Deftly Mama lured him off the subject of our Watson hero. “Now which Mr. Brooks shot that black legislator the other day, dear? While he knelt in prayer?”
“That was Nat Butler!”
“In any case, children, Congressman Preston Brooks was my father’s commanding officer in the Mexican War. Unlike Clouds Creek, the Court House was strongly represented in that war.” Before Papa could protest, she cried, “Think of it, children. The Brooks mansion has four acres of flowers! In the front.”
But Elijah Watson was not to be deterred. The caning of Senator Sumner had occurred on May 22 of 1856, six months after my birth, and once again Papa invoked that event to imbue his son with the fierce and forthright spirit of the South. He went on to extol John C. Calhoun, grandson of Squire Calhoun of Long Cane Creek, whose family lost twenty-three members to Indian massacres in a single year.
“One day I saw the great Calhoun right here in Edgefield. Same lean leather face and deep hawk eyes as Andy Jackson, Old Hickory himself. Same breed of fearless Carolinian, unrelenting.”
“Cruelty and vengeance. Are these the virtues you would inspire in your son?”
Papa, in full cry, paid her no heed. Before the War, said he, our patriots had served in the Patrol, and in these dark days of Yankee Reconstruction, the Patrol’s place had been taken by that honorable company of men known as the Regulators amongst whom he was very proud to ride.

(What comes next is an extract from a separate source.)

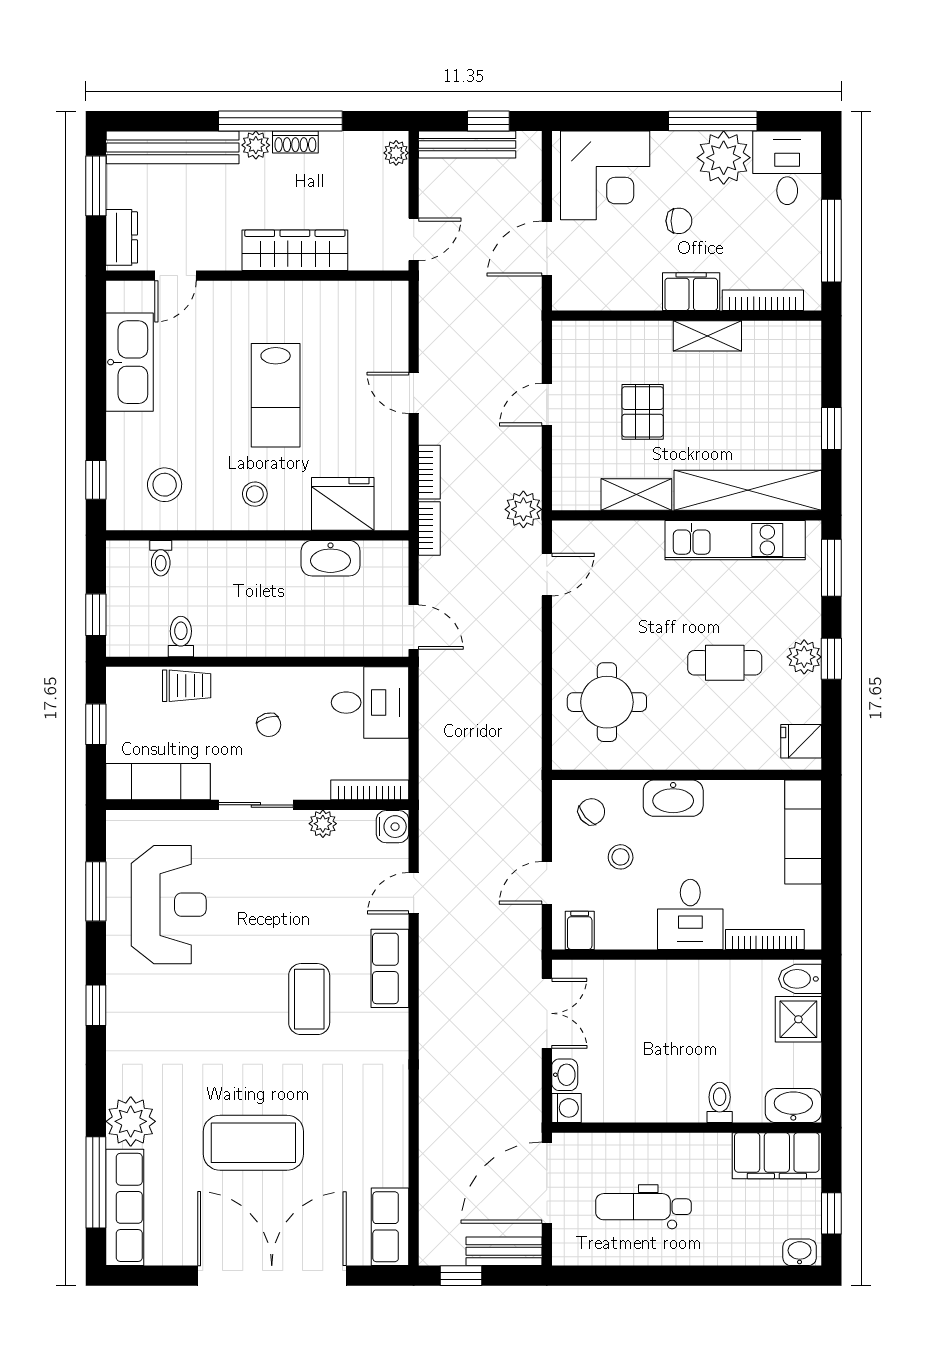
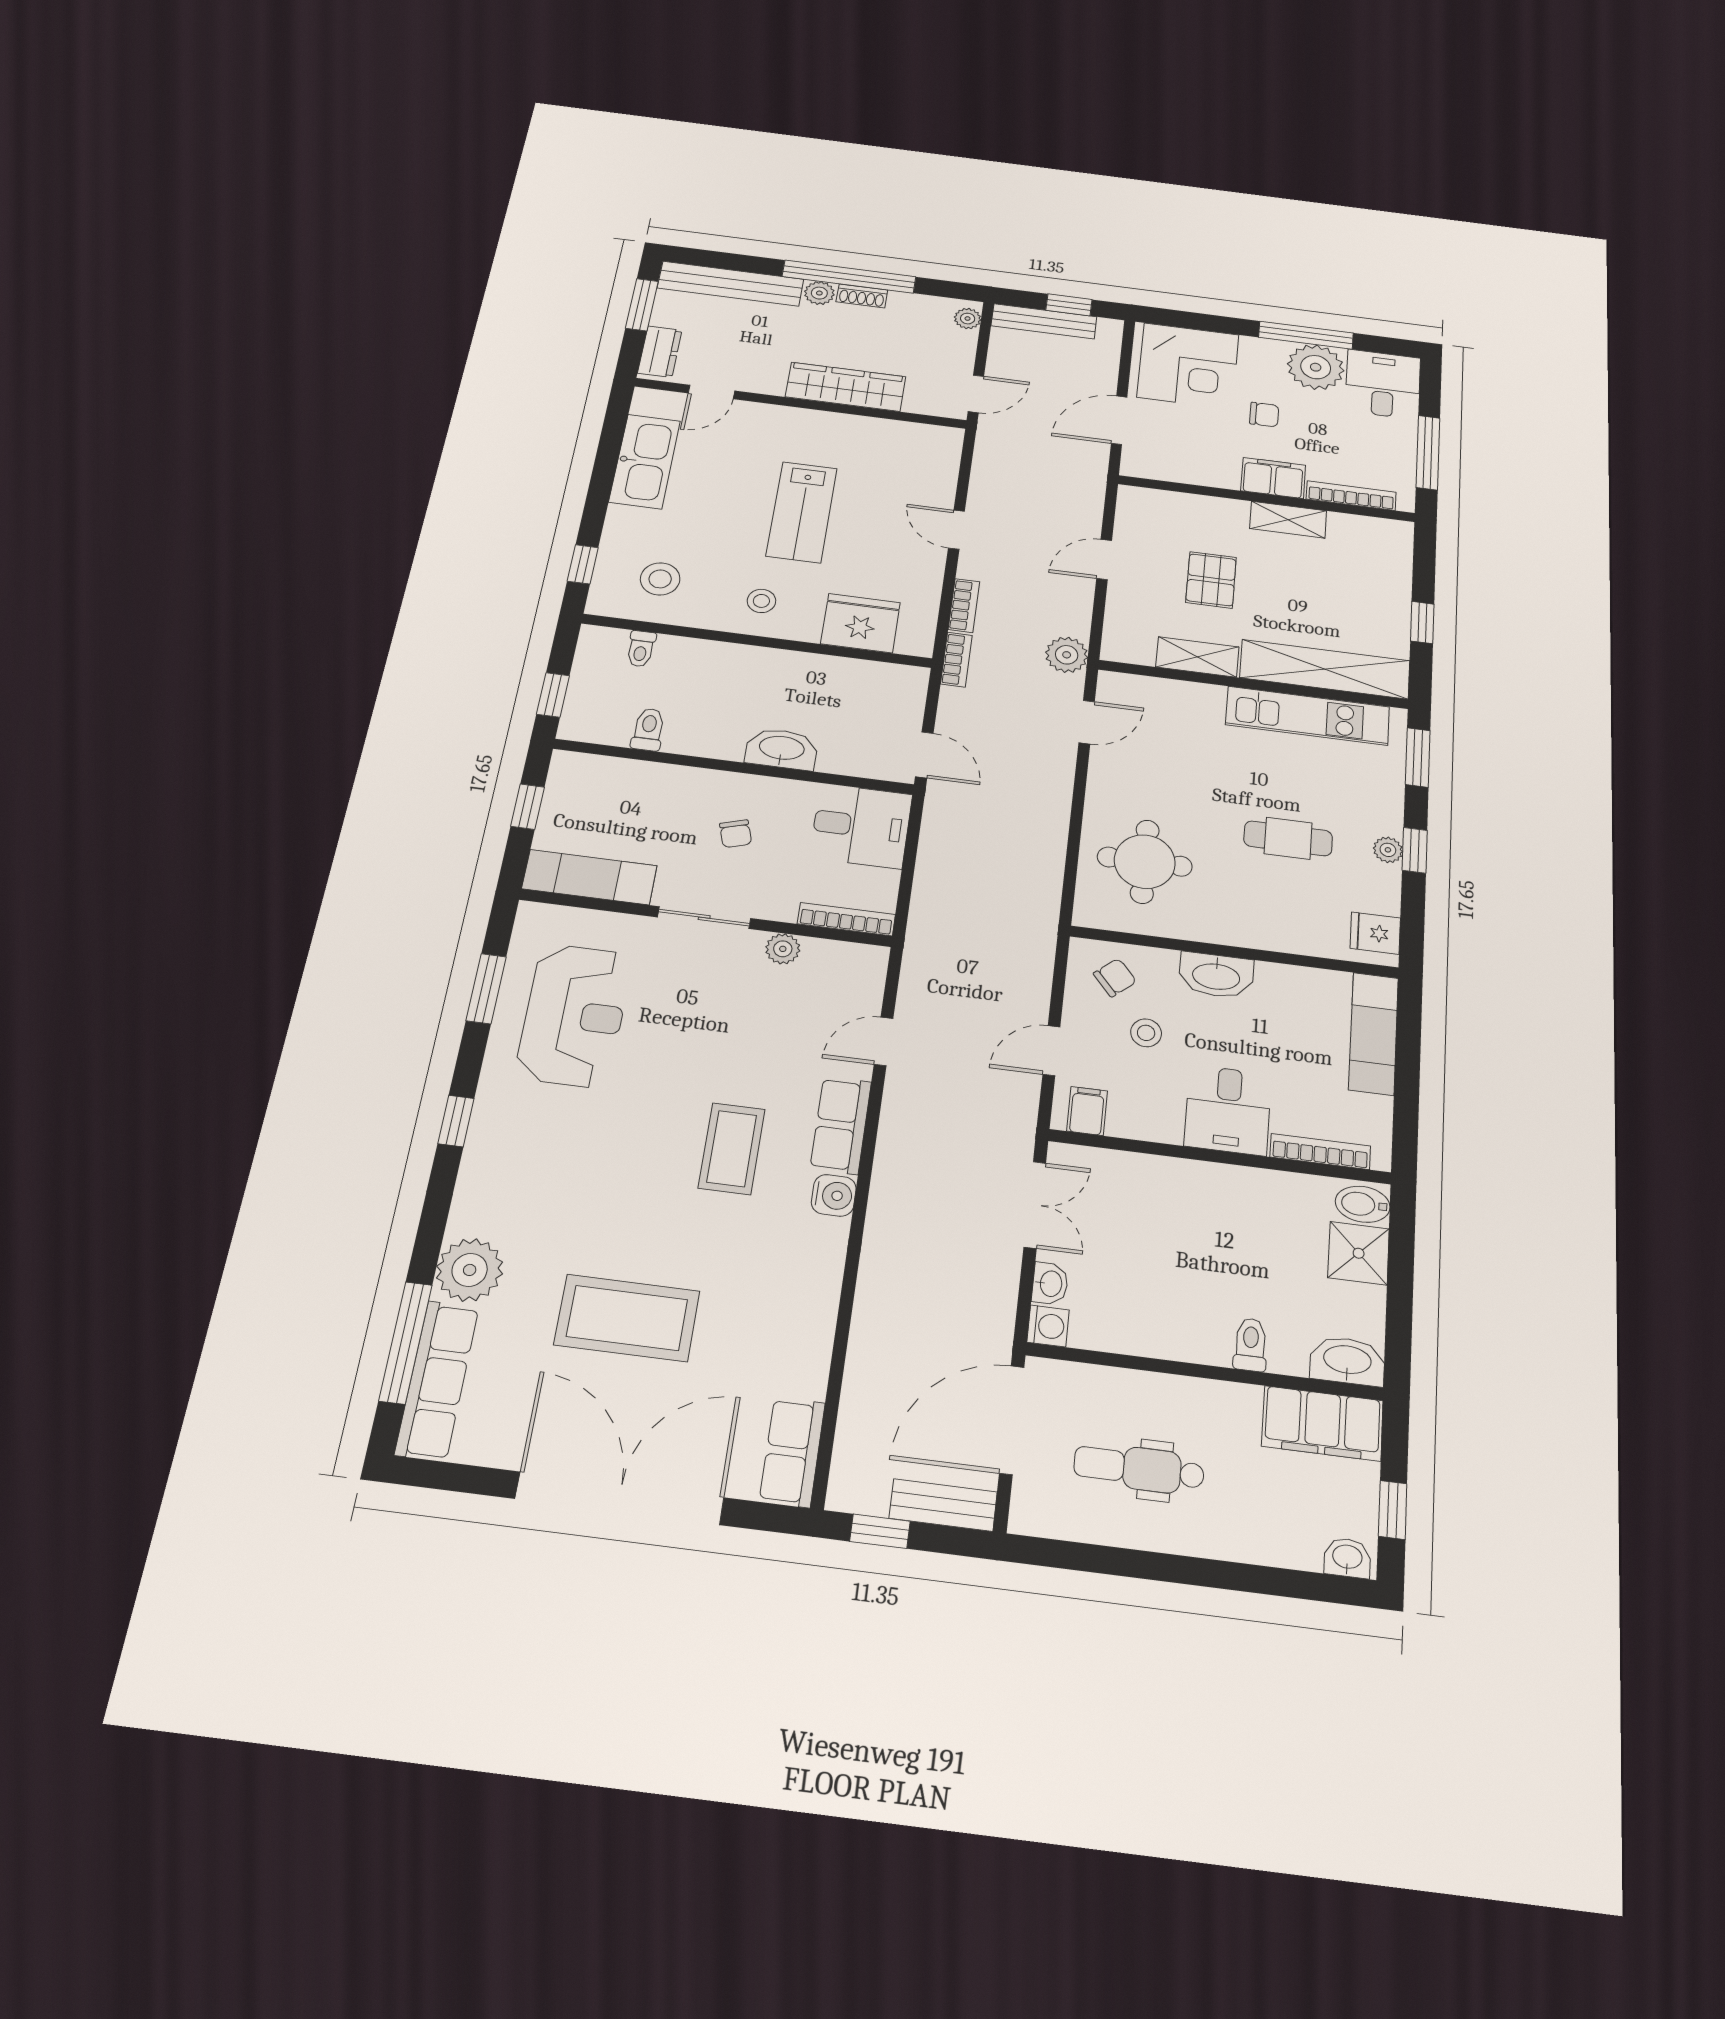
washbasin: (331, 558) -> (782, 749), moved, turned 180
plant: (804, 657) -> (1388, 850), width x0.73, depth x0.73
trolley: (187, 686) -> (645, 780), removed
water cooler: (392, 827) -> (834, 1195), moved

“Honorable company!” Mama rolled her eyes over her knitting. Her needle points sped with a clicking noise like feeding beetles. She slapped her knitting down. “Is it considered honorable in this company of yours to harm defenseless darkies?” Braving his glare, she quoted Cousin Selden’s opinion that the vigilantes who terrorized the freedmen were mostly “those weak vessels cracked by war.” And she dared to cite Papa’s “socalled” superior officer, Major William Coulter, who-
“Will Coulter rode with General Nathan Bedford Forrest!”
– who keeps the cropped ears of lynched black men in his saddlebags. “No outrage perpetrated by that man, however barbarous and vile, seems to shake your father’s high opinion of him,” Mama sighed, implying that her husband, not being warped or cracked like Major Coulter, had been weak to start with. She would even hint that Papa had joined the vigilantes less out of conviction than because he knew no better place for a man with battlefield demotions.